■ The data:

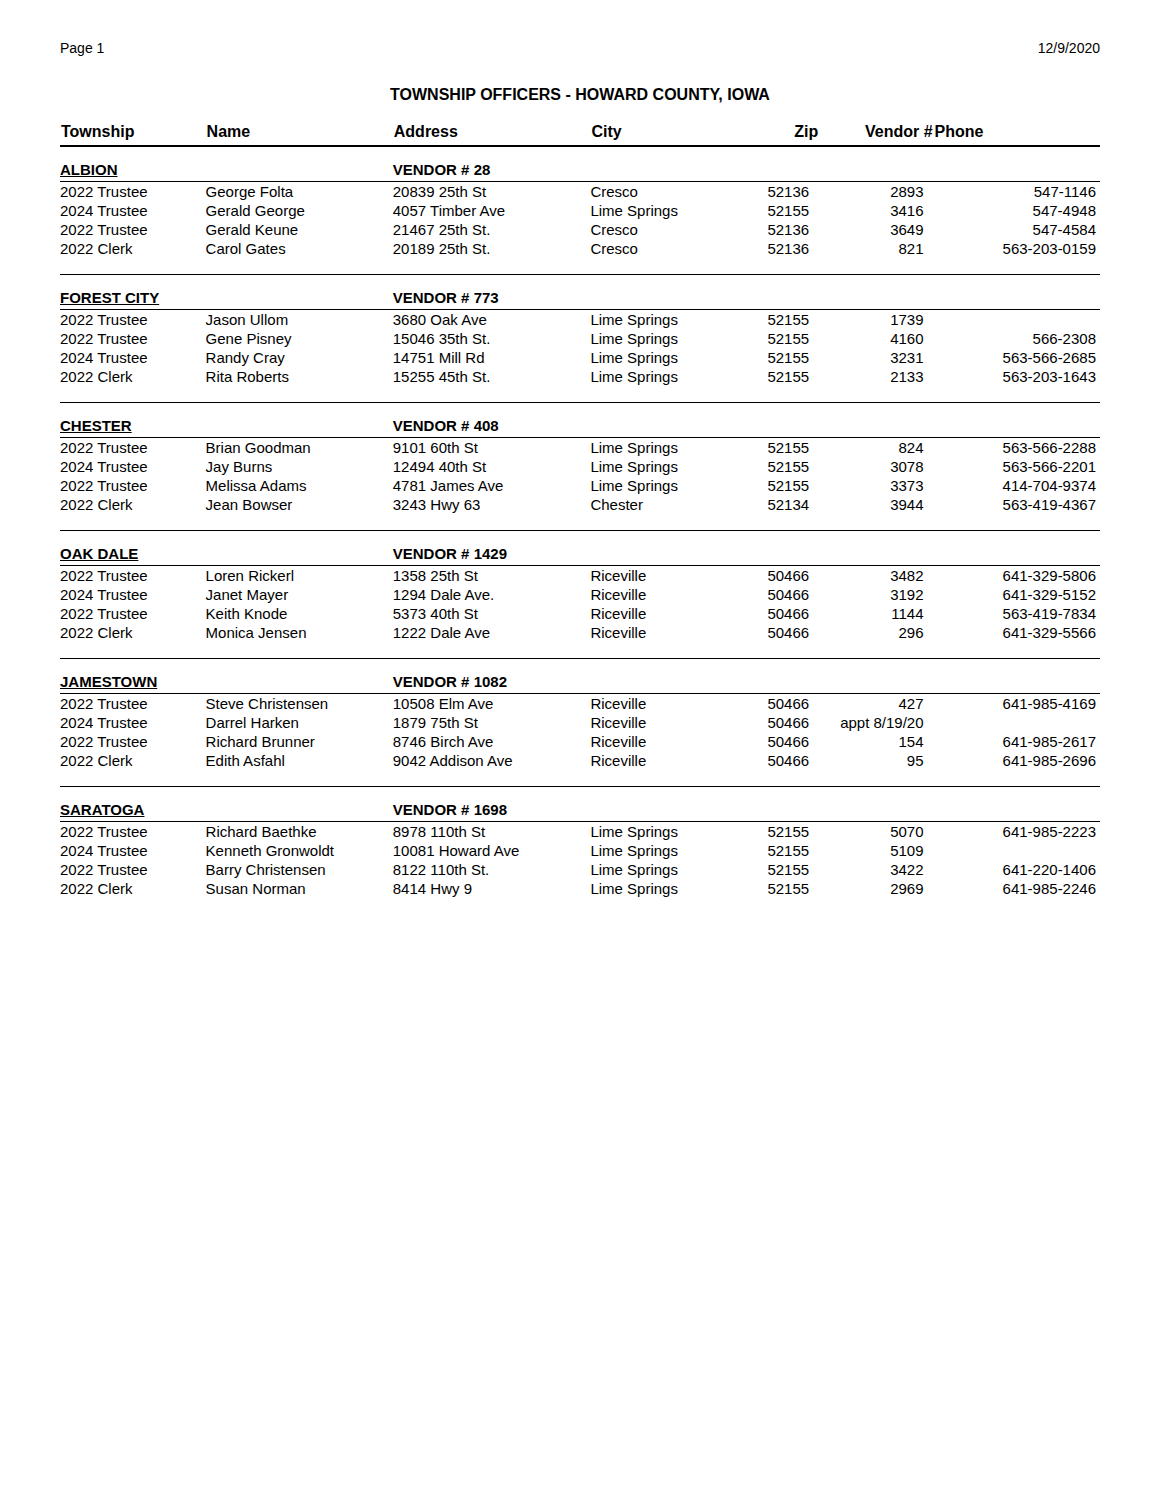Page 1 12/9/2020
TOWNSHIP OFFICERS - HOWARD COUNTY, IOWA
| Township | Name | Address | City | Zip | Vendor # | Phone |
| --- | --- | --- | --- | --- | --- | --- |
| ALBION | | VENDOR # 28 | | | | |
| 2022 Trustee | George Folta | 20839 25th St | Cresco | 52136 | 2893 | 547-1146 |
| 2024 Trustee | Gerald George | 4057 Timber Ave | Lime Springs | 52155 | 3416 | 547-4948 |
| 2022 Trustee | Gerald Keune | 21467 25th St. | Cresco | 52136 | 3649 | 547-4584 |
| 2022 Clerk | Carol Gates | 20189 25th St. | Cresco | 52136 | 821 | 563-203-0159 |
| FOREST CITY | | VENDOR # 773 | | | | |
| 2022 Trustee | Jason Ullom | 3680 Oak Ave | Lime Springs | 52155 | 1739 | |
| 2022 Trustee | Gene Pisney | 15046 35th St. | Lime Springs | 52155 | 4160 | 566-2308 |
| 2024 Trustee | Randy Cray | 14751 Mill Rd | Lime Springs | 52155 | 3231 | 563-566-2685 |
| 2022 Clerk | Rita Roberts | 15255 45th St. | Lime Springs | 52155 | 2133 | 563-203-1643 |
| CHESTER | | VENDOR # 408 | | | | |
| 2022 Trustee | Brian Goodman | 9101 60th St | Lime Springs | 52155 | 824 | 563-566-2288 |
| 2024 Trustee | Jay Burns | 12494 40th St | Lime Springs | 52155 | 3078 | 563-566-2201 |
| 2022 Trustee | Melissa Adams | 4781 James Ave | Lime Springs | 52155 | 3373 | 414-704-9374 |
| 2022 Clerk | Jean Bowser | 3243 Hwy 63 | Chester | 52134 | 3944 | 563-419-4367 |
| OAK DALE | | VENDOR # 1429 | | | | |
| 2022 Trustee | Loren Rickerl | 1358 25th St | Riceville | 50466 | 3482 | 641-329-5806 |
| 2024 Trustee | Janet Mayer | 1294 Dale Ave. | Riceville | 50466 | 3192 | 641-329-5152 |
| 2022 Trustee | Keith Knode | 5373 40th St | Riceville | 50466 | 1144 | 563-419-7834 |
| 2022 Clerk | Monica Jensen | 1222 Dale Ave | Riceville | 50466 | 296 | 641-329-5566 |
| JAMESTOWN | | VENDOR # 1082 | | | | |
| 2022 Trustee | Steve Christensen | 10508 Elm Ave | Riceville | 50466 | 427 | 641-985-4169 |
| 2024 Trustee | Darrel Harken | 1879 75th St | Riceville | 50466 | appt 8/19/20 | |
| 2022 Trustee | Richard Brunner | 8746 Birch Ave | Riceville | 50466 | 154 | 641-985-2617 |
| 2022 Clerk | Edith Asfahl | 9042 Addison Ave | Riceville | 50466 | 95 | 641-985-2696 |
| SARATOGA | | VENDOR # 1698 | | | | |
| 2022 Trustee | Richard Baethke | 8978 110th St | Lime Springs | 52155 | 5070 | 641-985-2223 |
| 2024 Trustee | Kenneth Gronwoldt | 10081 Howard Ave | Lime Springs | 52155 | 5109 | |
| 2022 Trustee | Barry Christensen | 8122 110th St. | Lime Springs | 52155 | 3422 | 641-220-1406 |
| 2022 Clerk | Susan Norman | 8414 Hwy 9 | Lime Springs | 52155 | 2969 | 641-985-2246 |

■ Requirement: Copy exactly the lines above, from the one containing "52155 | 5109 | |" through the very last line.

■ Response to the task:
| 2024 Trustee | Kenneth Gronwoldt | 10081 Howard Ave | Lime Springs | 52155 | 5109 | |
| 2022 Trustee | Barry Christensen | 8122 110th St. | Lime Springs | 52155 | 3422 | 641-220-1406 |
| 2022 Clerk | Susan Norman | 8414 Hwy 9 | Lime Springs | 52155 | 2969 | 641-985-2246 |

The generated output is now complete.